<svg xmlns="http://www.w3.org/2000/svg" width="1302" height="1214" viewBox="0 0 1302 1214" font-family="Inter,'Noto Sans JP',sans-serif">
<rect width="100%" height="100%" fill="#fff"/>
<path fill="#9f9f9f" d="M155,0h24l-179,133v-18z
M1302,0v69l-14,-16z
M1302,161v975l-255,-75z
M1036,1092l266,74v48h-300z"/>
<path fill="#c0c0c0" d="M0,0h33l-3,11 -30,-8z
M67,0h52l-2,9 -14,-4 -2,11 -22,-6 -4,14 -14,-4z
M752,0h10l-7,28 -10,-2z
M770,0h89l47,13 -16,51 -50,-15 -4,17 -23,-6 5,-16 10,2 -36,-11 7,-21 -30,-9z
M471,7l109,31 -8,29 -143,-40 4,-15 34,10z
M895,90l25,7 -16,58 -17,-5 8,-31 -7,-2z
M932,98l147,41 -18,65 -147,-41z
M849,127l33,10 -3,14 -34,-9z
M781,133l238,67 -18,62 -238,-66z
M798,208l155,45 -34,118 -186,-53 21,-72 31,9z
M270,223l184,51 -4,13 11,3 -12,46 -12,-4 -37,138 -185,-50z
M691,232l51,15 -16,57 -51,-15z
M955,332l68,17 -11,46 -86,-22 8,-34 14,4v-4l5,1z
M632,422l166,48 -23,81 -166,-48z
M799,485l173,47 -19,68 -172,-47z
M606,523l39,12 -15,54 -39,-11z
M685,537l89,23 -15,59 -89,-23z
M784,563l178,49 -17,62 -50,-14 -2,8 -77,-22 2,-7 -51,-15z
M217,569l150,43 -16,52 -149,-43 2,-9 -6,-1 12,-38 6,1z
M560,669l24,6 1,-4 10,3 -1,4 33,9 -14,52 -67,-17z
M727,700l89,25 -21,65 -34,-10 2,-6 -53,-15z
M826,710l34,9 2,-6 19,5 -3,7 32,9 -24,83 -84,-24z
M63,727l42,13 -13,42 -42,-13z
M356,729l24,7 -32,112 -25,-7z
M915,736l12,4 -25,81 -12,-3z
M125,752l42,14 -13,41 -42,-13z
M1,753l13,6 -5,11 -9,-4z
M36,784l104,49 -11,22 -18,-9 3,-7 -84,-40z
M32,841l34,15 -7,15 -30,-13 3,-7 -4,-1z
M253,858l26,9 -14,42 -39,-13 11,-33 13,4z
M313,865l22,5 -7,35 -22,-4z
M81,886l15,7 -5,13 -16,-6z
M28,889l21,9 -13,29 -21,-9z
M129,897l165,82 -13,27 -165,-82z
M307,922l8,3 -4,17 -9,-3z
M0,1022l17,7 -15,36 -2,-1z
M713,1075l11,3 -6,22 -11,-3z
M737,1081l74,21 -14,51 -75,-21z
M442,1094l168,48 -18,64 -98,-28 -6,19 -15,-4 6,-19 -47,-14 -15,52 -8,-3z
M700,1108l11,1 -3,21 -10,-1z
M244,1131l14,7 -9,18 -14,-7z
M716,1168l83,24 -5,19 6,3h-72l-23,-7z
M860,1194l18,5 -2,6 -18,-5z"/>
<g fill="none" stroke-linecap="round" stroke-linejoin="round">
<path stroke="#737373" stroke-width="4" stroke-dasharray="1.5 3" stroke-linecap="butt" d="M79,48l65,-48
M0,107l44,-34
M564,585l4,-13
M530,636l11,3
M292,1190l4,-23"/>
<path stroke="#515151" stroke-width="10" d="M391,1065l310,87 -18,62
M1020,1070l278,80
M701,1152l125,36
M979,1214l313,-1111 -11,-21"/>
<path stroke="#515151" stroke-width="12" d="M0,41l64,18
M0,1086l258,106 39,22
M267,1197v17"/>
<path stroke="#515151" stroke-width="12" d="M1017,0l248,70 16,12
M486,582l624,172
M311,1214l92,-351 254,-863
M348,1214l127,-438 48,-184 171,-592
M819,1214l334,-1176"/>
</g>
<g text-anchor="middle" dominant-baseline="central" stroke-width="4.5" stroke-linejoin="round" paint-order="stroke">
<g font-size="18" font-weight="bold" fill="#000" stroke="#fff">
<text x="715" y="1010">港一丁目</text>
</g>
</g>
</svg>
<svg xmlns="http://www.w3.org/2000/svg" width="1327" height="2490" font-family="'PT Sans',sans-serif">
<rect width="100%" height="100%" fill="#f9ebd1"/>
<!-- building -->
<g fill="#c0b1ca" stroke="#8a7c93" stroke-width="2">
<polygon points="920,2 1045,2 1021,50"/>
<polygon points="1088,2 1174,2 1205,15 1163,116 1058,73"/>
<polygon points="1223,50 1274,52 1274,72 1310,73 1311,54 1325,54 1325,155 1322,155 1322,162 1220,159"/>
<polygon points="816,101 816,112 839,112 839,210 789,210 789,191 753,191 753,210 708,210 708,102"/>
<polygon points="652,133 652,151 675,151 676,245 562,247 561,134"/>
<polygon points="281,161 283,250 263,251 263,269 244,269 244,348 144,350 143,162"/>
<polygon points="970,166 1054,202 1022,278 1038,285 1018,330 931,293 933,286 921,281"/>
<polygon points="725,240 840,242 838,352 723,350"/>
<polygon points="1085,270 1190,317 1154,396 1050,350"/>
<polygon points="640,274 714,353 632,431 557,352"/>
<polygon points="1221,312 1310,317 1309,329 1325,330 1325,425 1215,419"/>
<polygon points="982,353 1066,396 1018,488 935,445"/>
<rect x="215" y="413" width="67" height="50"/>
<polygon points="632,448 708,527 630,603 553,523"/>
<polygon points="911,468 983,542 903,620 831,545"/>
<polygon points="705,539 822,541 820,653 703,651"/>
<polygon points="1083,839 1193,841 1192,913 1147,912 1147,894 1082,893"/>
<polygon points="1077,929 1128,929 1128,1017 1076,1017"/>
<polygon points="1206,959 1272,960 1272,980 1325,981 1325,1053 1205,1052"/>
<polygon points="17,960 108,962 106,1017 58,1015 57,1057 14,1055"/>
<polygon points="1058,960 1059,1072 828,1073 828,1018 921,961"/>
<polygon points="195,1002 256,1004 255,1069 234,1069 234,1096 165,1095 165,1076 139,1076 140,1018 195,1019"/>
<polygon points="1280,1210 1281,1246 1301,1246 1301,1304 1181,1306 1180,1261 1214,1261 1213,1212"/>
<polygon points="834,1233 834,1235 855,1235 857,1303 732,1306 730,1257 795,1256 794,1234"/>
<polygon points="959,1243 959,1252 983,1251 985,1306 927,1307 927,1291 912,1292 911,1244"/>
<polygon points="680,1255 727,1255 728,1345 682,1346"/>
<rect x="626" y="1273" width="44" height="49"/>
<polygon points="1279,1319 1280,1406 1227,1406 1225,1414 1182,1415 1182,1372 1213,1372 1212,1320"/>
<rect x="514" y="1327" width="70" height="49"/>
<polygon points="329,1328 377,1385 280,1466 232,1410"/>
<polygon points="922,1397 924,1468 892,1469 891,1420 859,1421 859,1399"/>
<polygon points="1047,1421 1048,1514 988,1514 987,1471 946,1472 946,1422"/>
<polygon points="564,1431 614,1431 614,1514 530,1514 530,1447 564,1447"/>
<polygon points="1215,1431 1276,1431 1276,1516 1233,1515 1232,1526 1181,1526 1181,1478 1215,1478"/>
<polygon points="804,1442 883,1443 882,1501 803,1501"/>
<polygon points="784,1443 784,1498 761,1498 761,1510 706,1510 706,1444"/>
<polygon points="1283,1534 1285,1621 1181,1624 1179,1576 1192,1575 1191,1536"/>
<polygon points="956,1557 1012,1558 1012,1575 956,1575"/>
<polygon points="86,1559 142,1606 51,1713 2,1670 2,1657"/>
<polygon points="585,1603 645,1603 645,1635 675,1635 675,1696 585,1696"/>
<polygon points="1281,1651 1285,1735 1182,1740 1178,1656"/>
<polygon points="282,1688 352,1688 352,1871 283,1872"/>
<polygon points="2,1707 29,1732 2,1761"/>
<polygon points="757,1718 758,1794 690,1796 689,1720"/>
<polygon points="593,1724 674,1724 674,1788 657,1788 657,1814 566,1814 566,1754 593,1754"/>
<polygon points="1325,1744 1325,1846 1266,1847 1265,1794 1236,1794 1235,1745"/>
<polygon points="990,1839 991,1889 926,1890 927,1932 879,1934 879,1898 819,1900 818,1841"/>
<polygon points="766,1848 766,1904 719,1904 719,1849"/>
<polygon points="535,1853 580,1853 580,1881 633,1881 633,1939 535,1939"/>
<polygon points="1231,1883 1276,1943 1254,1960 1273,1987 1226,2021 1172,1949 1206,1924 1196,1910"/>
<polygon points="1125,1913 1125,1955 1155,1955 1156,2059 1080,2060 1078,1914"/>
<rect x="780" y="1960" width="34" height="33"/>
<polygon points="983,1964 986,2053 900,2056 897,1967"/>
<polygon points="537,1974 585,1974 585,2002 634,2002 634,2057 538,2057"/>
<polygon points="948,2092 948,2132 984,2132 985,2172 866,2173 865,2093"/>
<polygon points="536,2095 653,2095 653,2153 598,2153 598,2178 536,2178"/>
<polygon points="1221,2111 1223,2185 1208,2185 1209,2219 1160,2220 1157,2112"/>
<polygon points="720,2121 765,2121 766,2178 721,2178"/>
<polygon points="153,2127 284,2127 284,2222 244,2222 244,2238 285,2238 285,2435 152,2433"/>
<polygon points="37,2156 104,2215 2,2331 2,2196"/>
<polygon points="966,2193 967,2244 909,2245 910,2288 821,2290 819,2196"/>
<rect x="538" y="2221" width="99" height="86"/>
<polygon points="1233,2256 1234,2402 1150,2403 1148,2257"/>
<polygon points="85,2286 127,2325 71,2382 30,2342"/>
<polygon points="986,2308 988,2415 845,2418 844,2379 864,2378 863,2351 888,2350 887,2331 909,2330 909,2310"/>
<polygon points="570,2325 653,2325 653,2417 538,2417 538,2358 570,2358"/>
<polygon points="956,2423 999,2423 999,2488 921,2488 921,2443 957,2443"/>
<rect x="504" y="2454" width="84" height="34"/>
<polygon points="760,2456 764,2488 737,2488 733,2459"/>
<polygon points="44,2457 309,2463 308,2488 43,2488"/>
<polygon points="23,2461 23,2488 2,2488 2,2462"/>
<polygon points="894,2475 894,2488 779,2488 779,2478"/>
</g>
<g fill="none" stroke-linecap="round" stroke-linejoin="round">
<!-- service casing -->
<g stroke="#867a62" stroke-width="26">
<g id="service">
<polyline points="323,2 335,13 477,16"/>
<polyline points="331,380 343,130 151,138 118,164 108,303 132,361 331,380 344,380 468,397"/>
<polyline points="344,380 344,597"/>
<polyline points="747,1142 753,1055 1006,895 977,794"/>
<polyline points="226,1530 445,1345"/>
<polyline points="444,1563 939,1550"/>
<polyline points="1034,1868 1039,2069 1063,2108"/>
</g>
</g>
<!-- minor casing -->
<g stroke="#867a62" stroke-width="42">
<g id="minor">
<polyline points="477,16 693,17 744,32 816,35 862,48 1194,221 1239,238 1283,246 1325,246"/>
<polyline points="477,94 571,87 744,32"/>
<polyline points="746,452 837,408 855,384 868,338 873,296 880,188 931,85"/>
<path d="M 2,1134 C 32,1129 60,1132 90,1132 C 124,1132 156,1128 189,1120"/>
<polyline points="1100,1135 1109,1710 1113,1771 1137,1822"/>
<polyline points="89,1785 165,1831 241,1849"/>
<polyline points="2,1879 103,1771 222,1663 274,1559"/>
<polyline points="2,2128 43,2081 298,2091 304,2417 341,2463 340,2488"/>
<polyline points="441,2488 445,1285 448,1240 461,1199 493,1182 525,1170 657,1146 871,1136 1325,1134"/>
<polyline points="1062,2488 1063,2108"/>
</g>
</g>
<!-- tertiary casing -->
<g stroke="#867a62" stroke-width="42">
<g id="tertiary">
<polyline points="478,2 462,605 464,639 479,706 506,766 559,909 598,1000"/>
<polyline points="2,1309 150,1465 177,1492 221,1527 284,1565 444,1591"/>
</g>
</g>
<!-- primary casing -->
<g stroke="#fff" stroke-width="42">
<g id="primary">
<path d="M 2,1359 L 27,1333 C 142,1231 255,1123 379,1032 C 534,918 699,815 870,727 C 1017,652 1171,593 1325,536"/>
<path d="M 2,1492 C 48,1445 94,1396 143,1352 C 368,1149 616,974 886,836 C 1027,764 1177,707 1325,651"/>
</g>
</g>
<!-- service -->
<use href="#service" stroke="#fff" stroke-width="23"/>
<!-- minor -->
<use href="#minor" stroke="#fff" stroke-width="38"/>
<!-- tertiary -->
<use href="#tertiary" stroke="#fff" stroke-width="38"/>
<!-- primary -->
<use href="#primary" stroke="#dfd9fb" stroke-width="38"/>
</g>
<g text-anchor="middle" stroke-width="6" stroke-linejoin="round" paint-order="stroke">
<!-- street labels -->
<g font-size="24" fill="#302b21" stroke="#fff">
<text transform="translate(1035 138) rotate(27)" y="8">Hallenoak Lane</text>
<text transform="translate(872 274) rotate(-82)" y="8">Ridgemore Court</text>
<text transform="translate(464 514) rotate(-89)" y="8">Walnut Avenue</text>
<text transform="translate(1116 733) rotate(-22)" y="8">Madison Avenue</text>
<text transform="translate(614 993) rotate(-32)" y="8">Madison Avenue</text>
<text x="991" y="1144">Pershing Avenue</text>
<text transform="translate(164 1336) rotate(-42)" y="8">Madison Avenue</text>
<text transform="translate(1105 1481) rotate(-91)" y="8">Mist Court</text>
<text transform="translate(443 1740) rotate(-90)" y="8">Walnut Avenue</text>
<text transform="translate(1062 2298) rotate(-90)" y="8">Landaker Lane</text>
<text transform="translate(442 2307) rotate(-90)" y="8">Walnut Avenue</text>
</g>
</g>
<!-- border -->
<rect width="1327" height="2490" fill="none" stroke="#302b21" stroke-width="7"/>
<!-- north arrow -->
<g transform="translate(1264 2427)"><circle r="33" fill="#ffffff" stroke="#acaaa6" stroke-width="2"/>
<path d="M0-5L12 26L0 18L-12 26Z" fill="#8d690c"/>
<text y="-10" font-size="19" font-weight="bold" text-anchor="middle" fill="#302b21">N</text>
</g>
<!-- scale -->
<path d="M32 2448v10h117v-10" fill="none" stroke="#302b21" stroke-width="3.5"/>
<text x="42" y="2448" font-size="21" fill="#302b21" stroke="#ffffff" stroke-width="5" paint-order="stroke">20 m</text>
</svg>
━━━
**Activity:** Out of the data above, set down the lines from the one with "M0,1022l17,7 -15,36 -2,-1z" to the one with "M701,1152l125,36", both included, exactly as written and with no additions.

**Response to the task:**
M0,1022l17,7 -15,36 -2,-1z
M713,1075l11,3 -6,22 -11,-3z
M737,1081l74,21 -14,51 -75,-21z
M442,1094l168,48 -18,64 -98,-28 -6,19 -15,-4 6,-19 -47,-14 -15,52 -8,-3z
M700,1108l11,1 -3,21 -10,-1z
M244,1131l14,7 -9,18 -14,-7z
M716,1168l83,24 -5,19 6,3h-72l-23,-7z
M860,1194l18,5 -2,6 -18,-5z"/>
<g fill="none" stroke-linecap="round" stroke-linejoin="round">
<path stroke="#737373" stroke-width="4" stroke-dasharray="1.5 3" stroke-linecap="butt" d="M79,48l65,-48
M0,107l44,-34
M564,585l4,-13
M530,636l11,3
M292,1190l4,-23"/>
<path stroke="#515151" stroke-width="10" d="M391,1065l310,87 -18,62
M1020,1070l278,80
M701,1152l125,36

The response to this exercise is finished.